How Was the Work Equation W=Fd Formulated?

[Jacksilver]

Hey everyone!

I want to know how the equation W=Fd was formulated?
That is to say: why is Work determined as the total force TIMES the distance traveled in the direction of the force.
It seems almost arbitrary though perfectly logical (more force or more distance means more work).

Was this equation the result of some sort of experiment (empirical equation)
or it's possible to mathematically derive it from other equations? If so: how?

Thanks

 

[Jerbearrrrrr]

Oh interesting question.
Well, I'm sure Newton or Hooke did the first major "play around" with work and energy using calculus. Whatever arguments they used would be nowhere near the standard of rigour required today, but the answers were still right (for a couple of centuries).
If you haven't calculused before, for Newton, calculus was basically a way of approximating a curve (difficult thing that changes) as a sequence of straight lines (easy things, but many of them), and so was able to calculate the "product" of two changing things (W=Fd - but what if the force you apply goes up and down? calculus methods let you get W in this general case).

Using calculus, you can show a number of things that point towards W=Fd. (F*parallel d, that is)

For example, you can show that the integral of force with respect to distance (by this, I mean F*d's total for varying forces) is how much you increase something's kinetic energy.
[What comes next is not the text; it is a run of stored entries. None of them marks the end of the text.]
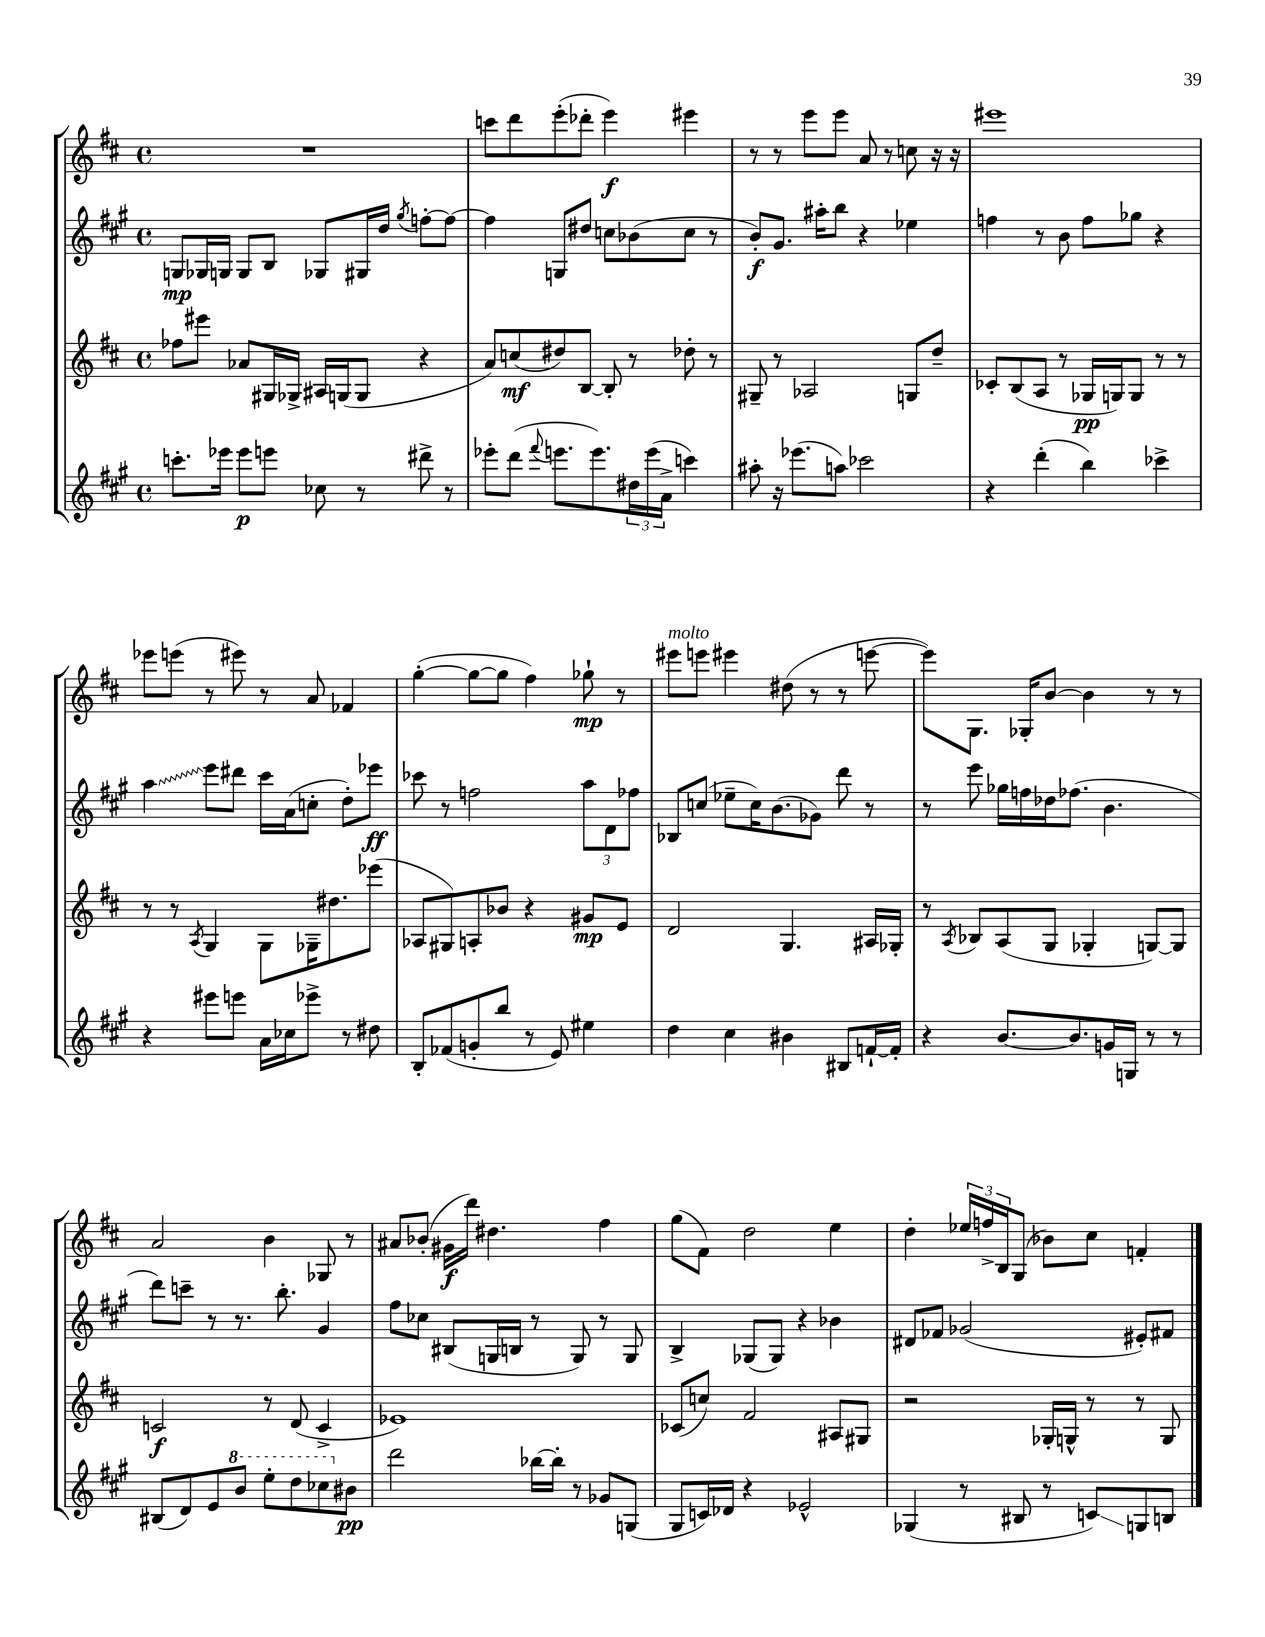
<<
\new StaffGroup <<
\new Staff = "s0" {
    \clef treble \key d \major \defaultTimeSignature \time 4/4
    R1 |
    c'''8 d'''8 e'''8-.( des'''8-. e'''4\f) eis'''4 |
    r8 r8 e'''8 e'''8 a'8 r8 c''8 r16 r16 |
    eis'''1 |
    ees'''8 e'''8( r8 eis'''8) r8 a'8 fes'4 |
    g''4~-.( g''8~ g''8 fis''4) ges''8-!\mp r8 |
    eis'''8^\markup { \italic "molto" } e'''8 eis'''4 dis''8( r8 r8 e'''8~ |
    e'''8) g8. ges16-. b'8~ b'4 r8 r8 |
    a'2 b'4 ges8 r8 |
    ais'8 bes'8-.( gis'16\f d'''16) dis''4. fis''4 |
    g''8( fis'8) d''2 e''4 |
    d''4-. \tuplet 3/2 { ees''16 f''16-> b16 } g8( bes'8) cis''8 f'4-. \bar "|." |
}
\new Staff = "s1" {
    \clef treble \key a \major \defaultTimeSignature \time 4/4
    g8\mp ges16 g16 g8 b8 ges8 gis16 d''16 \acciaccatura { gis''8 } f''8~-. f''8~ |
    f''4 g8 dis''8 c''8 bes'8( c''8 r8 |
    b'8-.\f) gis'8. ais''16-. b''8 r4 ees''4 |
    f''4 r8 b'8 f''8 ges''8 r4 |
    \once \override Glissando.style = #'zigzag a''4\glissando e'''8 dis'''8 cis'''16 a'16( c''8-. d''8-.) ees'''8\ff |
    ces'''8 r8 f''2 \tuplet 3/2 { a''8 d'8 fes''8 } |
    bes8 c''8( ees''8-- c''16) b'8.( ges'8) d'''8 r8 |
    r8 e'''8 ges''16 f''16 des''16 fes''8.( b'4. |
    d'''8) c'''8-- r8 r8. b''8.-. gis'4 |
    fis''8 ces''8 bis8( g16 b16 r8 g8) r8 g8 |
    b4-> ges8( ges8) r4 bes'4 |
    dis'8 fes'8 ges'2( eis'8-.) fis'8 \bar "|." |
}
\new Staff = "s2" {
    \clef treble \key d \major \defaultTimeSignature \time 4/4
    fes''8 eis'''8 aes'8 gis16 ges16-> ais16 g16( g8 r4 |
    a'8) c''8\mf( dis''8) b8~ b8-. r8 des''8-. r8 |
    gis8-- r8 aes2 g8 d''8-- |
    ces'8-. b8( a8 r8 ges16\pp g16) g8 r8 r8 |
    r8 r8 \acciaccatura { a8 } g4 g8 ges16-- dis''8. ees'''8( |
    aes8 gis8) a8-. bes'8 r4 gis'8\mp e'8 |
    d'2 g4. ais16 ges16-. |
    r8 \acciaccatura { a8 } bes8 a8( g8 ges4-. g8~) g8 |
    c'2\f r8 d'8( c'4-> |
    ees'1) |
    ces'8( c''8) fis'2 ais8 gis8 |
    r2 ges16-. g16-^ r8 r8 g8 \bar "|." |
}
\new Staff = "s3" {
    \clef treble \key a \major \defaultTimeSignature \time 4/4
    c'''8.-. ees'''16 ees'''8\p e'''8 ces''8 r8 dis'''8-> r8 |
    ees'''8-. d'''8( \appoggiatura { fis'''8 } e'''8. e'''8.) \tuplet 3/2 { dis''16 e'''16( a'16-> } c'''4) |
    ais''8-. r16 ees'''8.( a''8) ces'''2 |
    r4 d'''4-.( b''4) ces'''4-> |
    r4 eis'''8 e'''8 a'16 ces''16 ees'''8-> r8 dis''8 |
    b8-. fes'8( g'8-. b''8 r8 e'8) eis''4 |
    d''4 cis''4 bis'4 bis8 f'16~-! f'16-. |
    r4 b'8.~ b'8. g'16 g16 r8 r8 |
    bis8( d'8) e'8 \ottava #1 b''8 e'''8-. d'''8 ces'''8 \ottava #0 bis'8\pp |
    d'''2 bes''16~ bes''16-. r8 ges'8 g8( |
    gis8 c'16) des'16 r4 ees'2-^ |
    ges4( r8 bis8 r8 c'8\glissando) g8 b8 \bar "|." |
}
>>
>>
\layout { \context { \Score \remove "Bar_number_engraver" } }
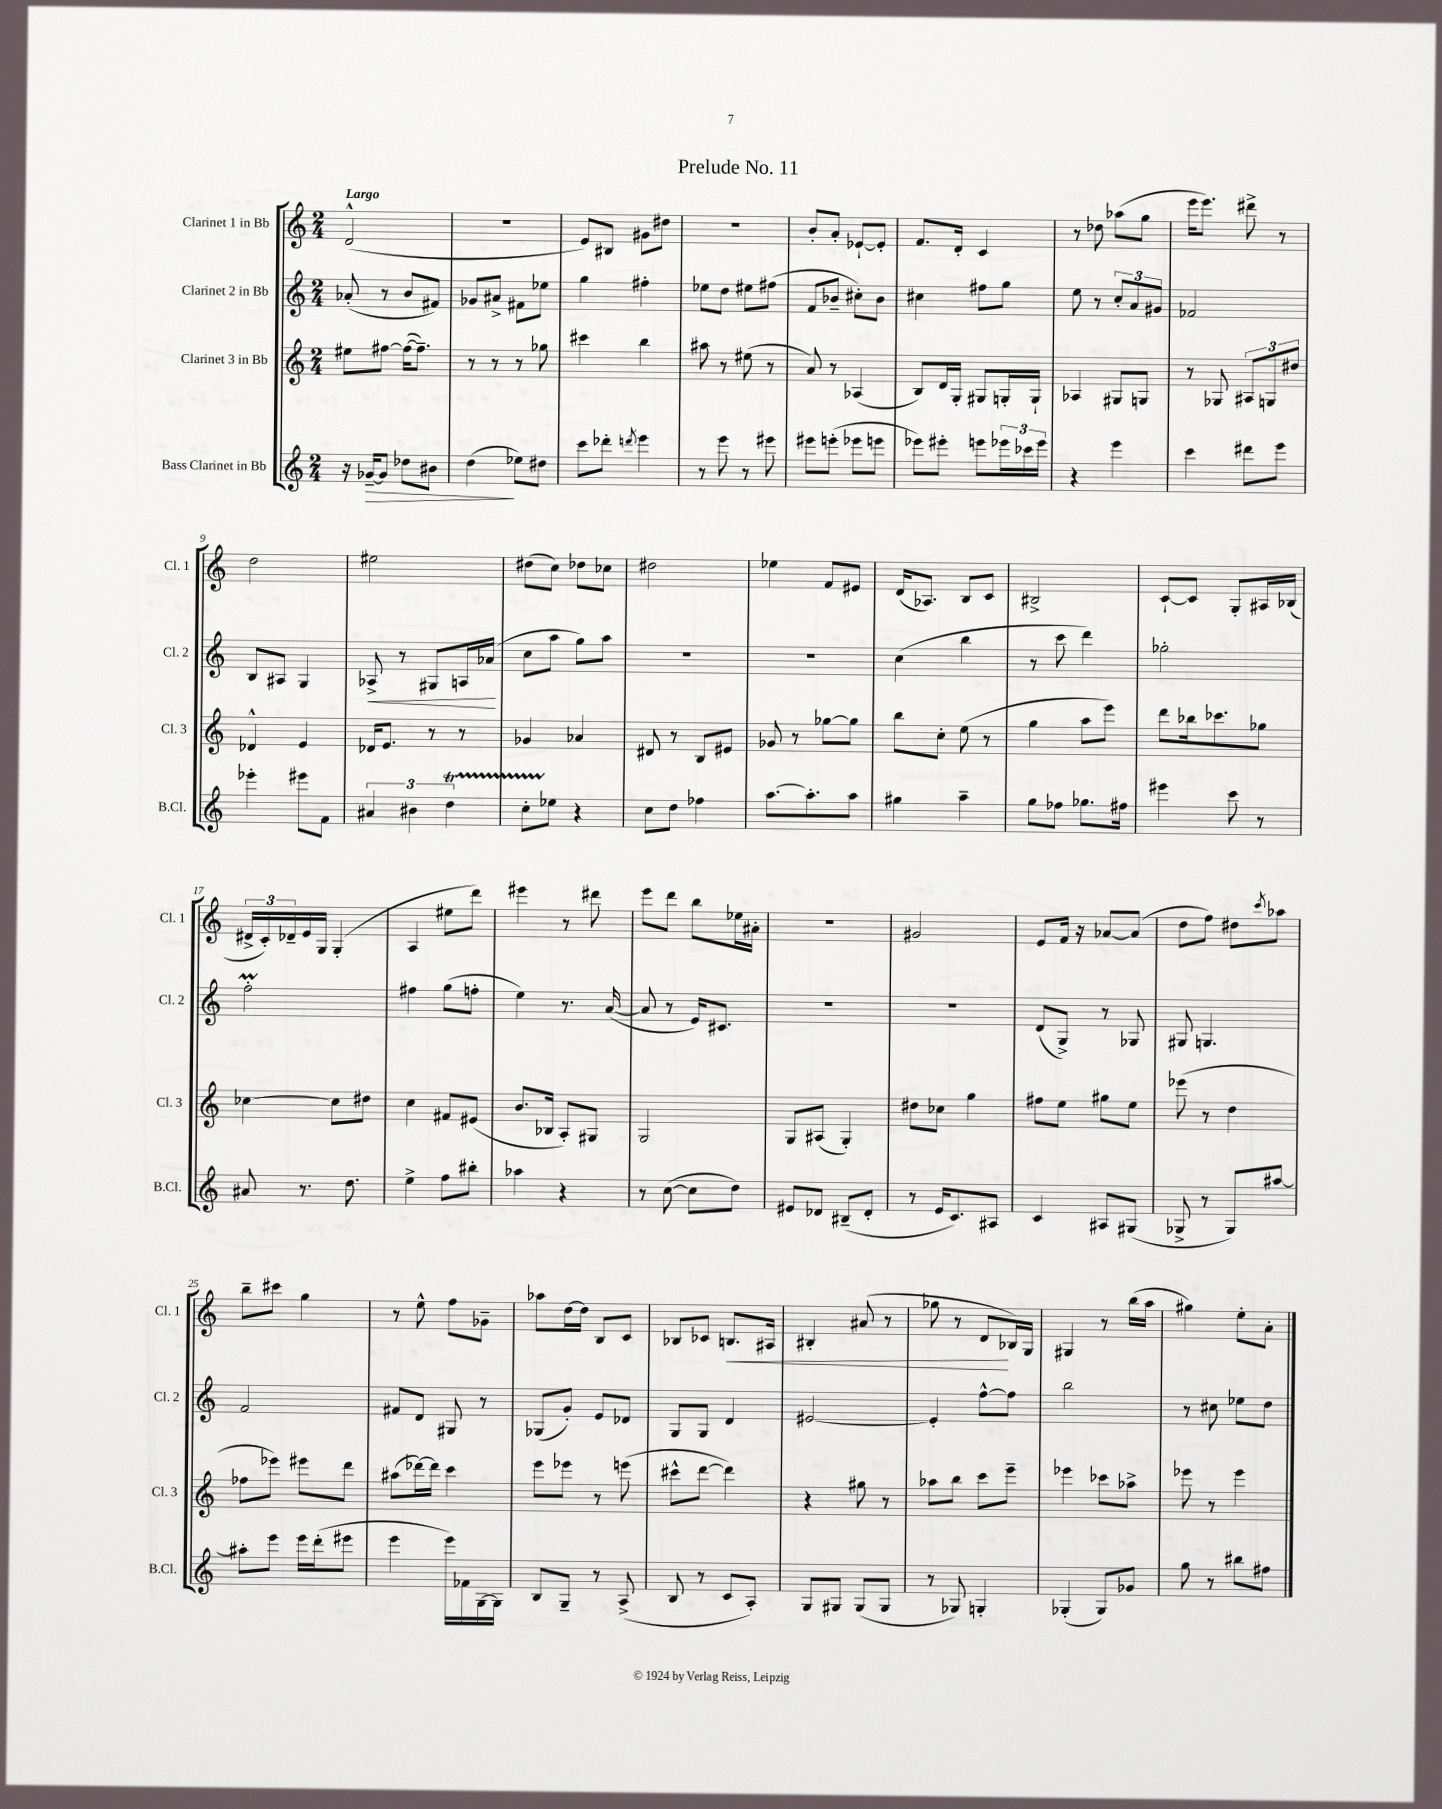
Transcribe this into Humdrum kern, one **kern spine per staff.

**kern	**kern	**kern	**kern
*staff4	*staff3	*staff2	*staff1
*clefG2	*clefG2	*clefG2	*clefG2
*k[]	*k[]	*k[]	*k[]
*M2/4	*M2/4	*M2/4	*M2/4
16r	8ee#\L	(8a-'/	(2d^^/
[16g-~/LK	.	.	.
8g-/]J	[8ff#\J	8r	.
8dd-\L	(16ff#\_LK	8b/L	.
.	8.ff#~\]J)	.	.
8b#\J	.	8f#/J)	.
=	=	=	=
(4dd\	8r	8g-/L	2r
.	8r	8a#^/J	.
8ee-\L)	8r	8f#\L	.
8dd#\J	8gg-\	8ee-\J	.
=	=	=	=
8ccc\L	4ccc#\	4gg\	8e/L)
8ddd-'\J	.	.	8B#/J
8qddd/	.	.	.
4eee\	4bb\	4ff#'\	8g#\L
.	.	.	8dd#\J
=	=	=	=
8r	8aa#\	8ee-\L	2r
8eee\	8r	8dd\J	.
8r	(8ee#\	8ee#\L	.
8eee#\	8r	(8ff#\J	.
=	=	=	=
8eee#\L	8a/)	8f/L	8b'/L
(8eee'\J	8r	8b-~/J	8a'/J
8eee-\L	(4A-/	8cc#'\L)	[8e-`/L
8eee\J	.	8b-\J	8e-'/]J
=	=	=	=
8eee-\L)	8B/L)	4cc#\	8.f/L
8eee#'\J	16d/L	.	.
.	16G'/JJ	.	16d'/Jk
8eee\L	8G#/L	8ff#\L	4c/
24eee-\L	16G'/L	8gg\J	.
24ccc-\	.	.	.
.	16G`/JJ	.	.
24eee-\JJ	.	.	.
=	=	=	=
4r	4A-/	8ee\	8r
.	.	8r	8dd-\
4eee\	8G#/L	12cc'/L	(8aa-\L
.	.	12a/	.
.	8G/J	.	8gg\J
.	.	12g#/J	.
=	=	=	=
4ccc\	8r	2f-/	16eee\LK
.	.	.	8.eee\J)
.	8G-/	.	.
8ddd#\L	12A#/L	.	8ddd#^\
.	12G/	.	.
8eee\J	.	.	8r
.	12dd#/J	.	.
=	=	=	=
4eee-'\	4d-^^/	8B/L	2dd\
.	.	8A#/J	.
8eee#\L	4e/	4G/	.
8f\J	.	.	.
=	=	=	=
6a#/	16d-/LK	8A-^/	2ee#\
.	8.e/J	.	.
.	.	8r	.
6b#\	.	.	.
.	8r	8G#/L	.
6dd\	.	.	.
.	8r	16A/L	.
.	.	(16a-/JJ	.
=	=	=	=
8cc'\L	4g-/	8cc\L	(8dd#\L
8ee-\J	.	8aa\J	8cc\J)
4r	4a-/	8gg\L)	8dd-\L
.	.	8aa\J	8cc-\J
=	=	=	=
8cc\L	8d#/	2r	2dd#\
8dd\J	8r	.	.
4ff-\	8B/L	.	.
.	8e#/J	.	.
=	=	=	=
[8.aa\L	8g-/	2r	4ee-\
.	8r	.	.
8.aa'\]	.	.	.
.	[8gg-\L	.	8f/L
8aa\J	8gg-\]J	.	8e#/J
=	=	=	=
4gg#\	8bb\L	(4cc\	(16d/LK
.	.	.	8.A-/J)
.	8cc'\J	.	.
4aa~\	(8ee\	4bb\	8B/L
.	8r	.	8c/J
=	=	=	=
8gg\L	4gg\	8r	2B#^/
8ff-\J	.	8ccc\	.
8.gg-\L	8aa\L	4ddd\)	.
.	8eee\J)	.	.
16ff#\Jk	.	.	.
=	=	=	=
4eee#\	8ddd\L	2gg-'\	[8c`/L
.	16bb-\k	.	8c/]J
.	8.ccc-\	.	.
8ccc\	.	.	8G'/L
8r	8gg-\J	.	16A#/L
.	.	.	(16B-/JJ
=	=	=	=
8a#/	[4cc-\	2ff'\	24d#^/LL
.	.	.	24c'/)
.	.	.	24d-~/
8.r	.	.	16e/
.	.	.	16G/JJ
.	8cc-\]L	.	(4G'/
8.dd\	.	.	.
.	8dd#\J	.	.
=	=	=	=
4ee^\	4cc\	4ff#\	4A/
8ff\L	8f#/L	(8gg\L	8ee#\L
8bb#'\J	(8e#/J	8ff'\J	8ddd\J)
=	=	=	=
4aa-\	8.b/L	4ee\)	4eee#\
.	16B-/Jk	.	.
4r	8A'/L)	8.r	8r
.	8G#/J	.	8ddd#\
.	.	([16a/	.
=	=	=	=
8r	2G/	8a/]	8eee\L
([8cc\	.	8r	8ddd\J
8cc\]L	.	16e/LK)	8bb\L
.	.	8.c#/J	.
8dd\J)	.	.	16ee-\L
.	.	.	16a#'\JJ
=	=	=	=
8e#/L	8G/L	2r	2r
8d-/J	(8A#/J	.	.
(8B#~/L	4G'/)	.	.
8d-'/J	.	.	.
=	=	=	=
8r	8dd#\L	2r	2g#/
16e/LK	8cc-\J	.	.
8.c/)	.	.	.
.	4gg\	.	.
8A#/J	.	.	.
=	=	=	=
4c/	8ff#\L	(8d/L	8e/L
.	8ee\J	8G^/J)	16f/Jk
.	.	.	16r
8A#/L	8gg#\L	8r	[8a-/L
(8G#/J	8ee\J	8G-/	(8a-/]J
=	=	=	=
8G-^/	(8eee-\	8G#/	8dd\L
8r	8r	4.G/	8ff\J)
8G-/L)	4dd\	.	8dd#\L
.	.	.	8qccc/
[8aa#/J	.	.	8aa-\J
=	=	=	=
8aa#'\]L	8ff-\L	2f/	8bb~\L
8eee\J	8eee-\J)	.	8ccc#\J
16eee\LL	8eee#\L	.	4gg\
(16ddd'\J	.	.	.
8eee#\J	8ddd\J	.	.
=	=	=	=
4eee\	(8aa#\L	8f#/L	8r
.	[16ddd-\L)	8d/J	8ee^^\
.	16ddd-\]JJ	.	.
16eee\LL)	4ccc\	8G#/	8ff\L
16f-\	.	.	.
[16G\	.	8r	8g-~\J
16G\]JJ	.	.	.
=	=	=	=
8B/L	8eee\L	(8G-/L	8aa-\L
8G~/J	8eee-\J	8g'/J)	[16dd\L
.	.	.	16dd\]JJ
8r	8r	8e/L	8B/L
(8A^/	(8eee\	8d-/J	8c/J
=	=	=	=
8B/	8ccc#^^\L	8G/L	8B-/L
8r	[8ddd\J	8G/J	8c-/J
8c/L	4ddd\])	4d/	8.B/L
8A'/J)	.	.	.
.	.	.	16A#/Jk
=	=	=	=
8G/L	4r	[2e#/	4B#'/
8G#/J	.	.	.
(8G#/L	8gg#\	.	(8a#/
8G#/J	8r	.	8r
=	=	=	=
8r	8aa-\L	4e#'/]	8gg-\
8G-/)	8bb\J	.	8r
4G'/	8ccc\L	[8ff^^\L	8d/L
.	8eee~\J	8ff\]J	16B-/L)
.	.	.	16G/JJ
=	=	=	=
(4G-'/	4eee-\	2bb\	4G#/
8G-/L)	8ccc-\L	.	8r
8g-/J	8aa-^\J	.	(16bb\LL
.	.	.	16aa\JJ
=	=	=	=
8gg\	8eee-\	8r	4gg#\)
8r	8r	8cc#\	.
8bb#\L	4eee-\	8ee-\L	8ee'\L
8ff#\J	.	8dd\J	8a'\J
==	==	==	==
*-	*-	*-	*-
You might like to even define that as the work done by a force (how much energy you give it).
[Even for a constant force, it's best to use calculus here because applying a force accelerates the body (in general) and so you need to take into account of changes in the system.]

He might also have played around with gravitational potentials, where if you equate various expressions for energy, you can pull out W=Fd analogues, where F is weight.

 

[Jacksilver]

Wow! very quick answer and even though I don't know anything about calculus - I got it! :)
So the root of the equation is, as I suspected, mathematical (or "calculustical"..) if I understand correctly?

Thank you!

 

[dulrich]

I like to think of it the other way around. To define kinetic energy as the energy generated by doing work on a force-free particle. In this way one is able to show why there is the one-half factor in the formula. It also helps explain why the formula for kinetic energy is different in relativity.

If I remember my history correctly, the idea of virtual work predates even Newton. The simplest example is the lever. In order to raise a 2 Newton weight 1 cm, you can push down on a lever with 1 Newton of force -- but you have to push 2 cm in order to make it work. In other words, in any simple machine (ignoring friction, etc) the product of force and distance is the same in both the input and output. This conservation motivates giving it a name.